Opinion: The two traditions of Thanksgiving

Leaders can unite or divide, whether it be by design or by misstep.

Thanksgiving’s evolution shows how both can happen.

On Oct. 3, 1863, amid profound division and upheaval of the Civil War, President Abraham Lincoln issued a formal proclamation that established a National Day of Thanksgiving.

He invited his “fellow citizens in every part of the United States…to set apart and observe the last Thursday of November as a Day of Thanksgiving and Praise to our beneficent Father who dwelleth in the heavens.”

Perfectly timed after the Gettysburg victory, the proclamation capitalized on the Union’s improved outlook and Lincoln’s emerging stature as a unifier.

Lincoln hoped a shared day of thanks would help “heal the wounds of the nation” and establish a tradition that would bond Americans for generations.

Sarah Josepha Hale hoped so too.

Editor of the magazine Godey’s Lady’s Book and author of the children’s poem “Mary Had a Little Lamb,” Hale had lobbied state and federal officials for nearly 40 years to make Thanksgiving a national holiday.

She wrote to Lincoln in the summer of 1863 asserting that only the president had the power to make the holiday “permanently, an American custom and institution.”

Presidents thereafter followed Lincoln’s example.

However, in 1939, during the Great Depression, Franklin Roosevelt issued his own proclamation. He called for Thanksgiving to be moved back to the third Thursday of November.

At the time, retailers waited until after Thanksgiving to display Christmas decorations and hold sales. By adding an additional seven days to the shopping season, Roosevelt hoped to boost consumer spending.

A Gallup opinion poll showed 62% of Americans disapproved. Roughly 80% of Republicans disapproved, while a majority of Democrats supported it.

Twenty-two mostly Democratic-leaning states observed Thanksgiving on the new date. Twenty-two mostly Republican-leaning states resisted. Three celebrated Thanksgiving on both dates.

A day meant to unite the country turned into a symbol of political difference. A reminder that partisan polarization is nothing new in U.S. politics.

Kansas Republican Gov. Payne Ratner announced that in the Sunflower State “we do not destroy tradition merely to gain newspaper headlines.”

Alf Landon, FDR’s rival in the 1936 election, criticized Roosevelt’s “impulsiveness” and strongly objected to “springing it [the change] upon an unprepared country with the omnipotence of a Hitler.”

People started calling Thanksgiving “Franksgiving”.

Amid unprecedented crises, Lincoln and Roosevelt used Thanksgiving for different purposes. Lincoln envisioned it as a path toward national reconciliation. Roosevelt saw it as a lever for economic activity.

One president embraced tradition.
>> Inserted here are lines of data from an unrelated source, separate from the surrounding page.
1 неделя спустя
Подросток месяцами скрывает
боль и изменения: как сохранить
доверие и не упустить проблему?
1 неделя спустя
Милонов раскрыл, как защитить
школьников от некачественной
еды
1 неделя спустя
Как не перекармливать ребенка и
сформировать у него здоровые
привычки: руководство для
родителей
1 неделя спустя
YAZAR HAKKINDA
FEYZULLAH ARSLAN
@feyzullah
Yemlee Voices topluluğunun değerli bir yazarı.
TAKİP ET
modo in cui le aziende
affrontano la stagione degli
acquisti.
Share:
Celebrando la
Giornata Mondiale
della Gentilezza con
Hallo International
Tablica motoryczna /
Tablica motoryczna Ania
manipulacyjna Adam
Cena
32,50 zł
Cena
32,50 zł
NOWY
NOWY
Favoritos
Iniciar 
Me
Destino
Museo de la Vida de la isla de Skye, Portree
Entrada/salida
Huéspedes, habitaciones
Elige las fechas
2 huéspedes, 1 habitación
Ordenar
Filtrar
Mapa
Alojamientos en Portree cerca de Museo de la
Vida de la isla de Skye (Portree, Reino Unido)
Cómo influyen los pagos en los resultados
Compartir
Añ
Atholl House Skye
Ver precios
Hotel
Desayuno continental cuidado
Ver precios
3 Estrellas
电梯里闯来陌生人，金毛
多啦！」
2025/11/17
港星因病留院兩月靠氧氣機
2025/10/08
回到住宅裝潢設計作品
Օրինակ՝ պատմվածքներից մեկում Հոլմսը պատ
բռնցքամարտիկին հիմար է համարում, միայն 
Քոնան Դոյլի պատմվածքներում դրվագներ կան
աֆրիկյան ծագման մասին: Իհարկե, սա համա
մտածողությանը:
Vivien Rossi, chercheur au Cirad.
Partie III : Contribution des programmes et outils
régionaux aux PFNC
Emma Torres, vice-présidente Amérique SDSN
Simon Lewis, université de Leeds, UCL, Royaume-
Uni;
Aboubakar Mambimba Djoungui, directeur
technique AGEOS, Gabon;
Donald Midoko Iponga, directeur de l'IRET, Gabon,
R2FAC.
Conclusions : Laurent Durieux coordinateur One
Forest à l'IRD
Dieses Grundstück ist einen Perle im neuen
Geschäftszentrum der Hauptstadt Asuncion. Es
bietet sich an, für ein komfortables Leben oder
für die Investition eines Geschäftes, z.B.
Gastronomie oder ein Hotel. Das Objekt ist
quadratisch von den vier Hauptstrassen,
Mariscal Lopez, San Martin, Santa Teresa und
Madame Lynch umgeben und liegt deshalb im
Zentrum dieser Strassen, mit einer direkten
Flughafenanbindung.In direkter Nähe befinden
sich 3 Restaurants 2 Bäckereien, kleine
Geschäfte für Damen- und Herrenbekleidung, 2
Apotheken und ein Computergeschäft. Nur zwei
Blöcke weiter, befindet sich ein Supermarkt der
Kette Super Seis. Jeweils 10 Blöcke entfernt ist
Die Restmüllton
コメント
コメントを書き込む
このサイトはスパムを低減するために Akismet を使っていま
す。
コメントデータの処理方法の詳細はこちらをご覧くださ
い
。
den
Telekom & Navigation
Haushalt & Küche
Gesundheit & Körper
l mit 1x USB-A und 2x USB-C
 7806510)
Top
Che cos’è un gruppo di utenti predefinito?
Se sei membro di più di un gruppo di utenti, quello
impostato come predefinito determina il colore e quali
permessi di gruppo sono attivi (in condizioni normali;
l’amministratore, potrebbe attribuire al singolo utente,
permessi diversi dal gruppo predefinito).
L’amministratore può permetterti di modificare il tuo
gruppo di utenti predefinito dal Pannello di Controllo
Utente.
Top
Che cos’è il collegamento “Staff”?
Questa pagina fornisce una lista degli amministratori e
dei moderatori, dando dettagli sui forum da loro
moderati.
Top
The other disrupted it.

Eventually, Congress intervened and established Thanksgiving as a federal holiday, restoring its observance to the fourth Thursday in November.

But here’s the irony.

Roosevelt’s vision stuck.

The partisan fight faded. Black Friday emerged as a defining feature of American consumer culture, a phenomenon widely embraced by Democrats and Republicans.

Retailers now start promotions in late October and continue through Cyber Monday.

Thanksgiving ultimately became two traditions. First a day for gratitude, then a day for deals.

Lincoln meets Roosevelt.

Oh, yes, and then there’s football.

— Mark Joslyn is a professor of political science at the University of Kansas.